Rebus se alejó para recibir a la recién llegada: Siobhan Clarke, que echó un vistazo al lugar.

—Mira que les gustaba el cemento en los sesenta —dijo—. Y, bueno, esos murales...

Rebus ya ni los advertía: «FUERA MORENOS», «PAKIS MIERDA», «PODER BLANCO». Él lo que pensaba era hasta qué punto se habían implantado allí los traficantes de droga. Tal vez fuese otro de los motivos del descontento general; los inmigrantes no podrían comprar droga, aun suponiendo que la quisieran. «ESCOCIA PARA LOS ESCOCESES». Una vieja pintada que decía «BASURA YONQUI» había sido transformada en «BASURA NEGRA».

—Qué sitio tan encantador —comentó Siobhan—. Gracias por invitarme.

—¿Has traído la invitación?

Ella le tendió las cajetillas. Rebus las besó y se las guardó en el bolsillo. Davidson y Reynolds habían entrado en la caseta.

—Bueno, ¿me cuentas esa historia? —dijo él.

—¿Haces tú de cicerone?

—¿Por qué no? —respondió Rebus encogiéndose de hombros.

Echaron a andar por Knoxland, que tenía cuatro torres principales de ocho pisos situadas en las esquinas de un cuadrado con vistas a la zona de juego central totalmente devastada. Todas las plantas tenían su galería exterior, y cada piso, un balcón que daba a la carretera de dos carriles.

—Mucha antena parabólica —comentó Siobhan, y Rebus asintió con la cabeza.

Había pensado en aquellas antenas y sobre las versiones del mundo que transmitirían en las distintas salas de estar y las diversas vidas.
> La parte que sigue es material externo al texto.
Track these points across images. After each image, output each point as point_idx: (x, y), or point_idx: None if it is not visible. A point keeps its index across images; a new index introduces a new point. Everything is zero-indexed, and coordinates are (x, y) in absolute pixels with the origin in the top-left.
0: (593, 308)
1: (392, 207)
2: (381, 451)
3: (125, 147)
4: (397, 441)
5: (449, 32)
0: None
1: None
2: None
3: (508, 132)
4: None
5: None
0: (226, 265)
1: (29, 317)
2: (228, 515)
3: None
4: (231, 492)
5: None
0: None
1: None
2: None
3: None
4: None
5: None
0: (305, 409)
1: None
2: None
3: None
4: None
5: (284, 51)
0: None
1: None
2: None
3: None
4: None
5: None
Por el día los anuncios de seguros por accidentes y compensaciones de todo tipo, y por la noche publicidad de alcohol. Una generación que crecía convencida de que la vida podía controlarse con un mando a distancia de televisor.

Unos chiquillos en bicicleta comenzaron a correr en círculo a su alrededor mientras otros se apiñaban junto a una pared compartiendo un cigarrillo y algo en una botella de gaseosa que no parecía gaseosa. Llevaban gorras de béisbol y zapatillas de deporte; moda reflejo de otra cultura.

—¡Demasiado viejo para ti! —ladró una voz, seguida de una carcajada y el característico gruñido de cerdo.

—¡Yo soy joven pero tengo un buen pito, puta! —espetó la misma voz.

Siguieron caminando. A cada extremo del escenario del crimen había un policía de uniforme a punto de perder la paciencia ante las protestas de los vecinos por impedirles utilizar el pasadizo subterráneo.

—Total... porque han matado a un chino, tío.

—No era chino... Me han dicho que llevaba turbante.

Las voces arreciaron al verlos.

—Oiga, ¿por qué a ellos les deja y a nosotros no? Eso sí que es discriminación...

Rebus hizo pasar a Siobhan por detrás del uniformado. No había mucho que ver. Quedaban manchas de sangre en el suelo y persistía un leve olor a orines. Las paredes estaban totalmente cubiertas de pintadas.

—Fuese quien fuese, alguien le echa de menos —dijo Rebus en voz baja al advertir un ramo de flores en el suelo.

No eran realmente flores, sino hierbas silvestres y unos dientes de león recogidos en algún erial.

—¿Querrá insinuar algo? —aventuró Siobhan.

Rebus se encogió de hombros.

—Tal vez no puedan comprar flores o no sabían dónde comprarlas.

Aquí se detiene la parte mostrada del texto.